Bus station in Vacaville, California, United States

Vacaville Transportation Center also known as the Vacaville Intermodal Station is a bus station in Vacaville, California, United States. It is served by Fairfield and Suisun Transit (FAST), Vacaville City Coach, and Yolobus.

==Transit==
The bus station is served by SolTrans Blue Line between the Walnut Creek BART station, Benicia Industrial Park, Fairfield Transportation Center, Vacaville Transportation Center, Dixon and the Davis Mondavi Center Monday through Saturday. Yolobus route 138 at the Mondavi Center connects to the UC Davis Medical Center in Davis.

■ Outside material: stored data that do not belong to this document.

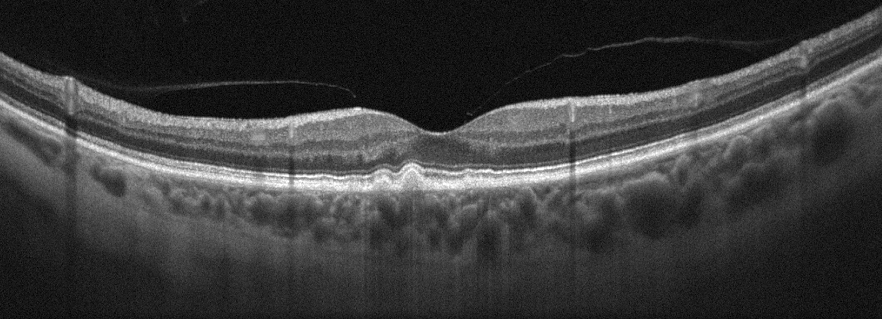 Through the macula, OCT line scan
The scan shows age-related macular degeneration (AMD).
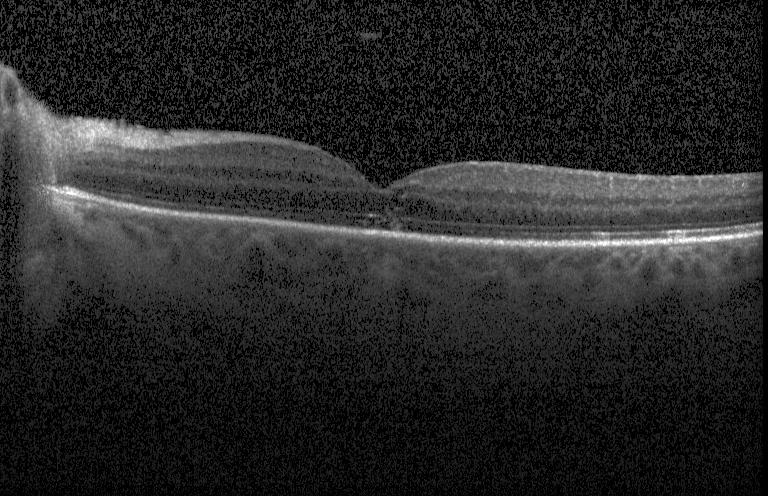
This B-scan demonstrates no evidence of CNV, DME, or drusen.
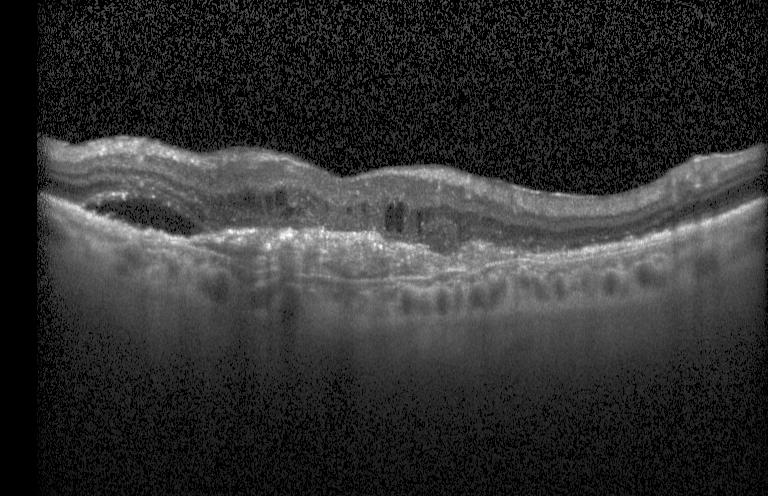 Diagnosis: a choroidal neovascular membrane.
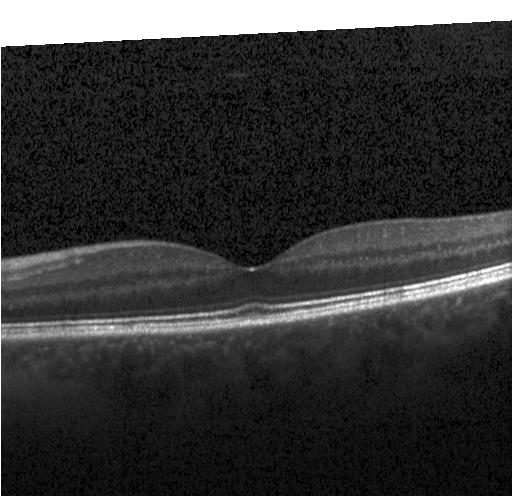 Macular scan. Acquired on a Heidelberg Spectralis. Spectral-domain OCT. Optical coherence tomography scan
Assessment: no choroidal neovascularization, diabetic macular edema, or drusen.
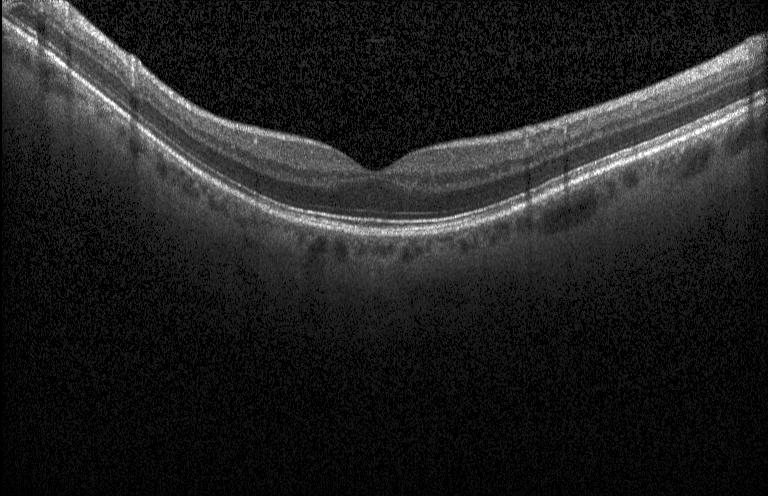 Through the macula. Optical coherence tomography scan
No choroidal neovascularization, diabetic macular edema, or drusen.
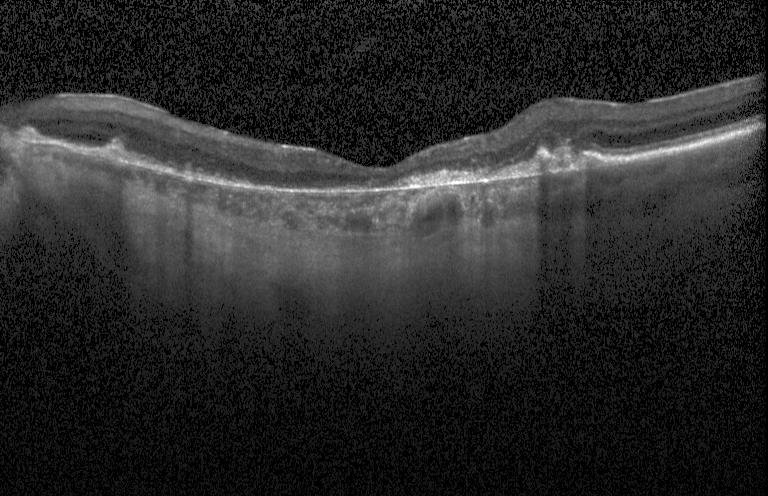

SD-OCT · retinal OCT cross-section · Heidelberg Spectralis OCT system · macular scan
The scan shows a choroidal neovascular membrane.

Local bus service is provided by Vacaville City Coach on lines 1, 3, 4, 5, and 6 which connect the center to Leisure Town, downtown Vacaville, Browns Valley, Kaiser Vacaville, Nut Tree, and Vacaville Transit Plaza.

==History==
In 2011 Phase 1 of the project was completed for $12.6 million. Phase 2 was to have added a $20.5 million 400-stall parking garage but this was later changed to a $1 million 136-space surface lot. In 2013 the center received $450,000 to improve sidewalks and build a bikepath. The center has no water fountains nor bathroom facilities.